Конечно, «тернии» должны были появиться, но, что ужаснее всего, — были самого смешного свойства. Мы, разумеется, в нашей компании затевали разные petits jeux[164], писали записки (игра в «секретари»), и я получал всегда загадочные или равнодушные ответы от Лены на мои признания. Одна такая записка, которую я опрометчиво засунул в карман своих летних гимназических брюк, попала в руки няни, когда она их собиралась стирать — о, позор! Отец, которому няня показала бумажку, очень весело смеялся. Но более всего мучил меня мой друг Сташа, когда позже, будучи в 5 и 6-м классе, я приезжал к нему в Петербург, и мы встречались с Леной, которая неизменно оставалась моей Прекрасной Дамой и недосягаемым идеалом. Он, изображая из себя женоненавистника, пессимиста и циника, называл ее «драной кошкой» и «рожей», я мужественно переносил эти ужасные кощунства, но это плохо действовало на нашу с ним дружбу… Мое чувство «на заре туманной юности», к счастью неразделенное, длилось около четырех лет, пока само собой не ослабело. Оно все время помогало мне оставаться чистым, сосредоточивало и вообще подымало меня: я старался быть достойным «ЕЕ». В моем духовном развитии эта первая любовь сыграла, конечно, очень большую роль.

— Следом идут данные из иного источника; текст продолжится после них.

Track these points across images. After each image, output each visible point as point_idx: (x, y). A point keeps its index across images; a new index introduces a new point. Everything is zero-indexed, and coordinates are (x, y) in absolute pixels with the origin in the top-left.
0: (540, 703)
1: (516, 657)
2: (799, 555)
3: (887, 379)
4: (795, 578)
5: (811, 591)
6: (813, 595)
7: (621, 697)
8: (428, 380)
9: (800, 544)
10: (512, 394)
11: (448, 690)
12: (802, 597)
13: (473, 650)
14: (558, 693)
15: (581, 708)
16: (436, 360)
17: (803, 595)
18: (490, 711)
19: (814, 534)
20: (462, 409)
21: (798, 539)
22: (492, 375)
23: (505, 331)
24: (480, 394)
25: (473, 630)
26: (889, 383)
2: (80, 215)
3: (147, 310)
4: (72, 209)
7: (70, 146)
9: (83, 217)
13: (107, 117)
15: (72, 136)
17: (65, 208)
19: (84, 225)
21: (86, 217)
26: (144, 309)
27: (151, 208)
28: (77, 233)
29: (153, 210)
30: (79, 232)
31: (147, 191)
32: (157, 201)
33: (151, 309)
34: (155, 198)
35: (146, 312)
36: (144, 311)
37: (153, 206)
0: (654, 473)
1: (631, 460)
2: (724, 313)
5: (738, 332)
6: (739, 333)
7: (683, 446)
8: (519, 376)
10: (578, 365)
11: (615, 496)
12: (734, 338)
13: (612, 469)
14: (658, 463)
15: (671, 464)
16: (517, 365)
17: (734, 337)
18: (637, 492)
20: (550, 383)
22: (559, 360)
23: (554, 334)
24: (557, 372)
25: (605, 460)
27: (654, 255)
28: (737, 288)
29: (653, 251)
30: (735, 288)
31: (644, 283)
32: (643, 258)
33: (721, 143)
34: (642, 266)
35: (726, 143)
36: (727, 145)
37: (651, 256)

Каникулы кончались. Лена уезжала в Петербург продолжать учиться в одной частной женской гимназии, у меня же начиналась новая жизнь в Вильне. Я поступил во Вторую виленскую гимназию, увы второгодником, в 4-й класс, и новые впечатления несколько отвлекли «молодого Вертера» от грустных мыслей.

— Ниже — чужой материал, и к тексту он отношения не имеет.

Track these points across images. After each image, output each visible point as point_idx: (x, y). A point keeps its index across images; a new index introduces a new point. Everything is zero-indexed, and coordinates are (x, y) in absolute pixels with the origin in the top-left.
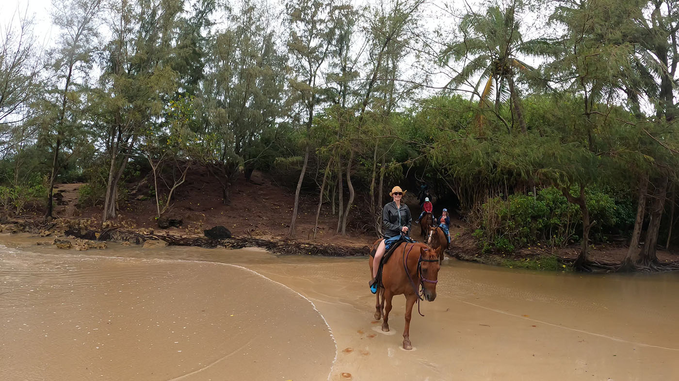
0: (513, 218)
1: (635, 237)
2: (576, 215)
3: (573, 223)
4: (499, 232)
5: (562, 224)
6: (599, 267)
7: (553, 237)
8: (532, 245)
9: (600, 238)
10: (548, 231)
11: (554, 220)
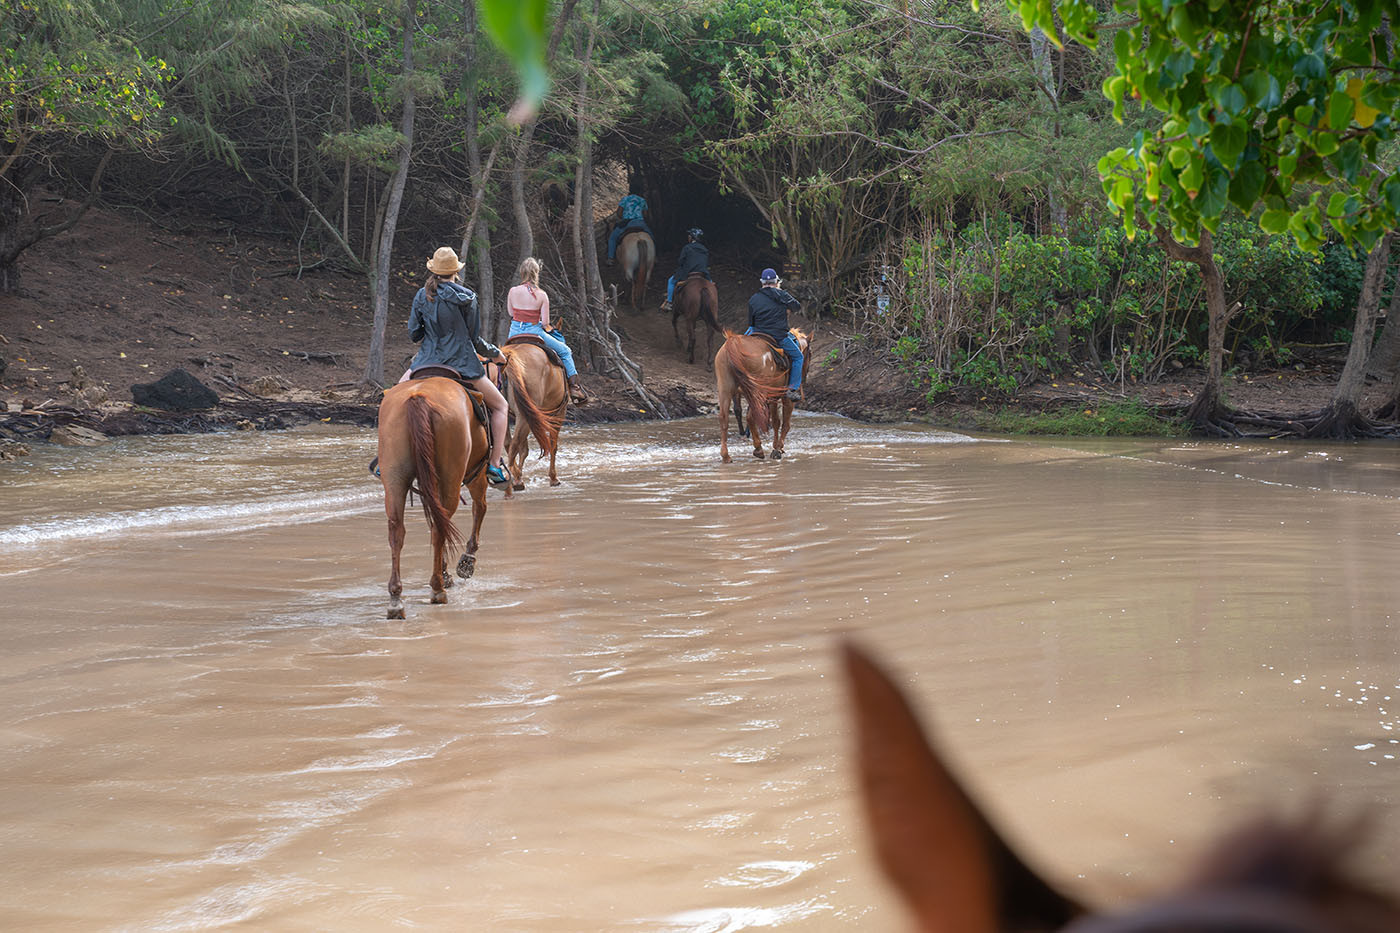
0: (1005, 299)
1: (1359, 342)
2: (1188, 287)
3: (1179, 311)
4: (965, 343)
5: (1147, 313)
6: (1258, 425)
7: (1119, 353)
8: (1060, 377)
9: (1269, 356)
10: (1105, 336)
11: (1123, 303)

Нацепив на спину ранец с книжками и тетрадками, как полагалось по гимназической форме, я шагал от нашего дома в гимназию, чтобы сократить дорогу, через огороды и пустыри, напрямик к Венгерскому переулку, ведущему ближе к цели. Наше предместье Пески только что начинало застраиваться, и уже намечены были улицы, но стояли лишь заборы, побеленные или выкрашенные в желтый или в забавный розовый цвет, почему-то любимый в Вильне. На углах будущих улиц были уже прибиты синие дощечки с названиями их: Тамбовская, Ярославская, Воронежская, Костромская […]

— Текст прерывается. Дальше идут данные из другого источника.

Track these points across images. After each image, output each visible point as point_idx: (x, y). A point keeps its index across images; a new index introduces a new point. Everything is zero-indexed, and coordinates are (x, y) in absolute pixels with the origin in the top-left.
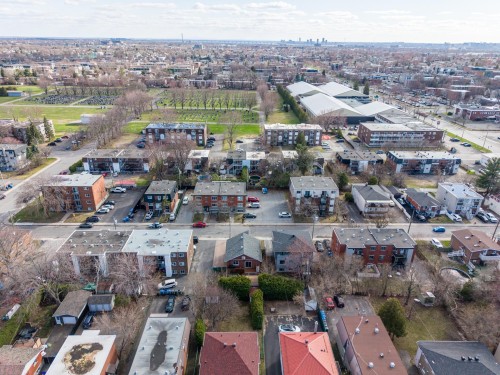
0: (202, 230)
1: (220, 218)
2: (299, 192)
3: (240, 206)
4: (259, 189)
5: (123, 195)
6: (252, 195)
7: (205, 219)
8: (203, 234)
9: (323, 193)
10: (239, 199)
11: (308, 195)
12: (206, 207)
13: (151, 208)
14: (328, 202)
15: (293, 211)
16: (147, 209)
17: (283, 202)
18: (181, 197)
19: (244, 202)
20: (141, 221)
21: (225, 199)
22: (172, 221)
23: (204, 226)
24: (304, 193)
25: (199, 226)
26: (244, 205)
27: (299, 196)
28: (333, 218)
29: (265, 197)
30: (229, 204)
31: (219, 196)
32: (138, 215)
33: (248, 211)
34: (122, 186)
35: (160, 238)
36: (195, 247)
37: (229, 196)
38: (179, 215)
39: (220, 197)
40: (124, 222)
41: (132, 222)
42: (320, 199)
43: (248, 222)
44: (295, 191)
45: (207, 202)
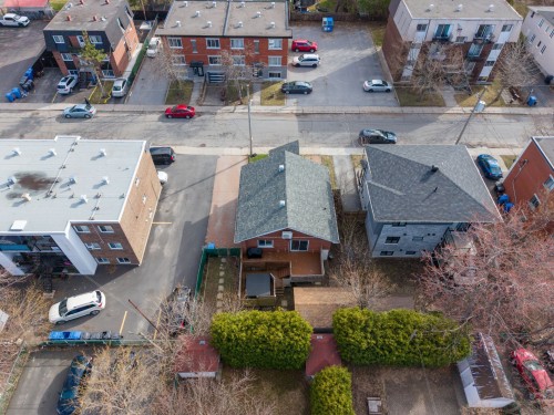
0: (186, 125)
1: (229, 94)
2: (421, 28)
3: (274, 63)
4: (315, 20)
5: (22, 34)
6: (303, 35)
7: (195, 95)
8: (189, 136)
9: (482, 30)
10: (273, 45)
11: (442, 37)
12: (196, 66)
13: (70, 65)
14: (485, 54)
15: (398, 77)
16: (63, 68)
17: (368, 52)
18: (144, 36)
19: (283, 54)
20: (48, 100)
21: (239, 46)
22: (118, 99)
23: (191, 116)
24: (433, 29)
25: (180, 114)
26: (284, 62)
27: (420, 38)
28: (490, 92)
29: (328, 39)
30: (249, 61)
31: (223, 37)
32: (44, 83)
33: (293, 77)
34: (19, 12)
35: (48, 169)
36: (163, 175)
37: (248, 38)
38: (138, 85)
39: (225, 40)
40: (10, 100)
41: (26, 100)
42: (468, 45)
43: (292, 105)
44: (414, 25)
45: (197, 52)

На моем пути в одном месте с пригорка открывался вид на Долину Свенторога — восхитительная панорама Вильны с красными черепичными крышами и множеством костелов и колоколен. Особенно зимой в солнечный день, в розовых лучах солнца, когда шел дым из всех труб, а все кругом было бело, лишь чернели далекие леса на холмах, а внизу — деревья Бернардинского сада, — все было по-другому, и не знаю, когда лучше.
Зимой я часто ездил в гимназию на наших санях, выезд был довольно элегантен: на лошадях была синяя сетка, и кучер — денщик — был облачен в ливрею. Впрочем, этот наряд был скоро отменен: денщиков не велено было переодевать в «вольное платье», солдат в шинели на козлах был комичен, и меня лишь конфузил.